Lines listed in a dataset
*** Begin section ***

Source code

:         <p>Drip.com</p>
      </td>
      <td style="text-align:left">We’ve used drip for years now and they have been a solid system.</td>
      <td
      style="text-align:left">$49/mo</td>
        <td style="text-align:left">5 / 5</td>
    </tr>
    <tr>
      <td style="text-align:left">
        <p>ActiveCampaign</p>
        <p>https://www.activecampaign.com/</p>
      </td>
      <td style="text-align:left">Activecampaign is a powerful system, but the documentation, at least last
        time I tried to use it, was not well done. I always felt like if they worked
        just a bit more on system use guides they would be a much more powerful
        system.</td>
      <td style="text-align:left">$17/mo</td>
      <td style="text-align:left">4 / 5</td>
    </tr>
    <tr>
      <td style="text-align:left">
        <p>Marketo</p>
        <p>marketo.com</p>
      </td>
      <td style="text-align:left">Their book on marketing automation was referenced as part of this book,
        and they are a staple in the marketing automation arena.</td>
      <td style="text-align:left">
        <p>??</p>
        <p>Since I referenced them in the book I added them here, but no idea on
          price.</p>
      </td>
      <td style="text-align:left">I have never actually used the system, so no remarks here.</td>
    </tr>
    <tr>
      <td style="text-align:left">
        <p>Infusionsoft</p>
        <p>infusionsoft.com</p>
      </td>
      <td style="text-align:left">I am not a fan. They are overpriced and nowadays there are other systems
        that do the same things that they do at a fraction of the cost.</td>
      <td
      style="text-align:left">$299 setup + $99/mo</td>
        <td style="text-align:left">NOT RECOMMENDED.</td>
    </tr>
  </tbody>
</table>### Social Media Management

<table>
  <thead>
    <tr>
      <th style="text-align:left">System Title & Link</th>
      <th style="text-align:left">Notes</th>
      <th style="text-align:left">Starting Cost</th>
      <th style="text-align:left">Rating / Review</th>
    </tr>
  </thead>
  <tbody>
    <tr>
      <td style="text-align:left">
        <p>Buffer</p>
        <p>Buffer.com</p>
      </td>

*** End section ***
*** Begin section ***

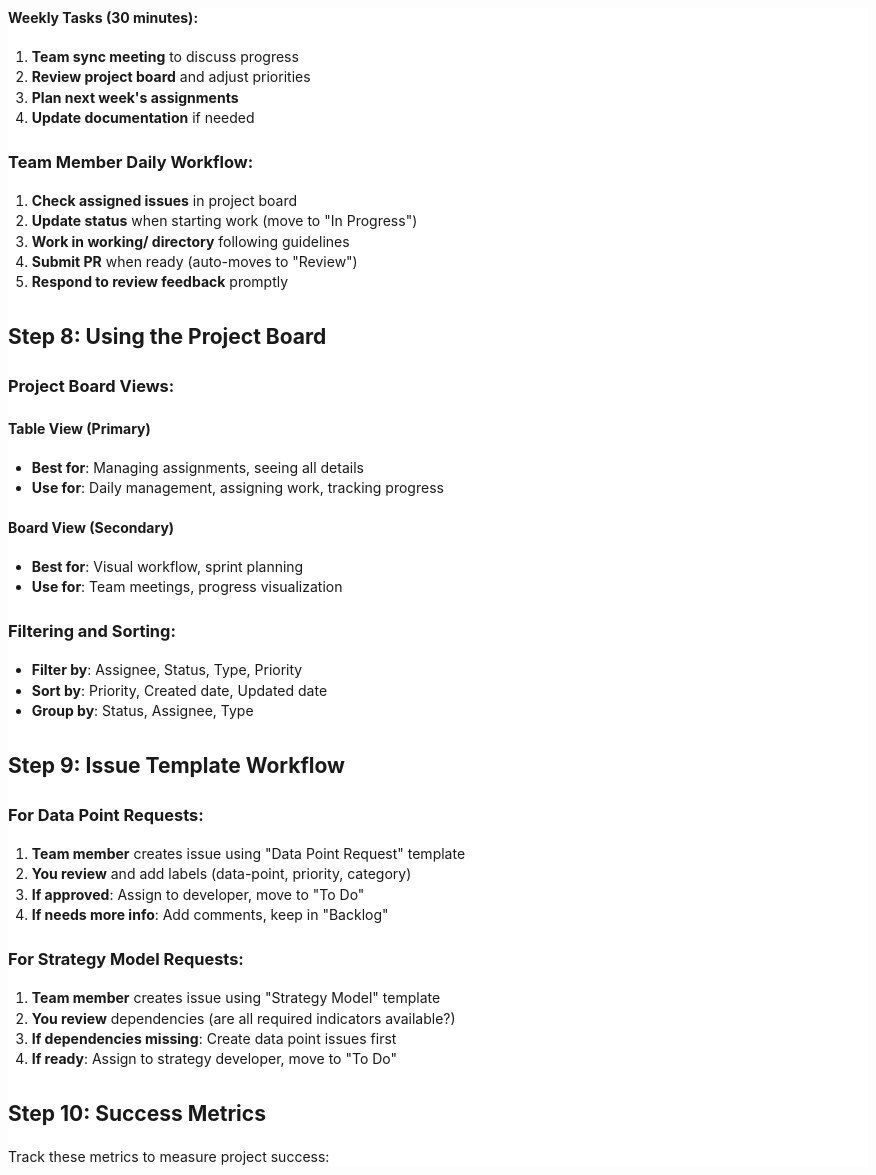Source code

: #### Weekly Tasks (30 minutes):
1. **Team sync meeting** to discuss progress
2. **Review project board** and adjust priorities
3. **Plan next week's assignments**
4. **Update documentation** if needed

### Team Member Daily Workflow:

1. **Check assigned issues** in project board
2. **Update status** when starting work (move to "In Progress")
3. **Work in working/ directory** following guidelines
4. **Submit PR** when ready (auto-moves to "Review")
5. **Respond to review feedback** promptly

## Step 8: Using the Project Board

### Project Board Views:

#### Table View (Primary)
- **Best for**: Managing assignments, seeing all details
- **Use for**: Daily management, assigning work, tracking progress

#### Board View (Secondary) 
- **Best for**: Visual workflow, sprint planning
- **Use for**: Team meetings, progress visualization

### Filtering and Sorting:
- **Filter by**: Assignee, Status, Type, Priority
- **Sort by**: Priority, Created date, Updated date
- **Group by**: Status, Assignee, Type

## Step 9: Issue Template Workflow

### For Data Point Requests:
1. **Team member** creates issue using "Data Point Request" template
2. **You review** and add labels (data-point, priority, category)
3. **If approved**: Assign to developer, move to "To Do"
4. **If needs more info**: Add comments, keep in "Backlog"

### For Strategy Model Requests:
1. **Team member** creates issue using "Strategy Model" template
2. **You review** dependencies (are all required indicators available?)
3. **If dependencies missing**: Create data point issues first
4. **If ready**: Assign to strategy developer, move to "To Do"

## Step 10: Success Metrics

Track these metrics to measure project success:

*** End section ***

Copy the stretch of lines from the one containing "#### Weekly Tasks" through the one containing "### Project Board", both included, with every character unchanged.

* [Written answer]
: #### Weekly Tasks (30 minutes):
1. **Team sync meeting** to discuss progress
2. **Review project board** and adjust priorities
3. **Plan next week's assignments**
4. **Update documentation** if needed

### Team Member Daily Workflow:

1. **Check assigned issues** in project board
2. **Update status** when starting work (move to "In Progress")
3. **Work in working/ directory** following guidelines
4. **Submit PR** when ready (auto-moves to "Review")
5. **Respond to review feedback** promptly

## Step 8: Using the Project Board

### Project Board Views:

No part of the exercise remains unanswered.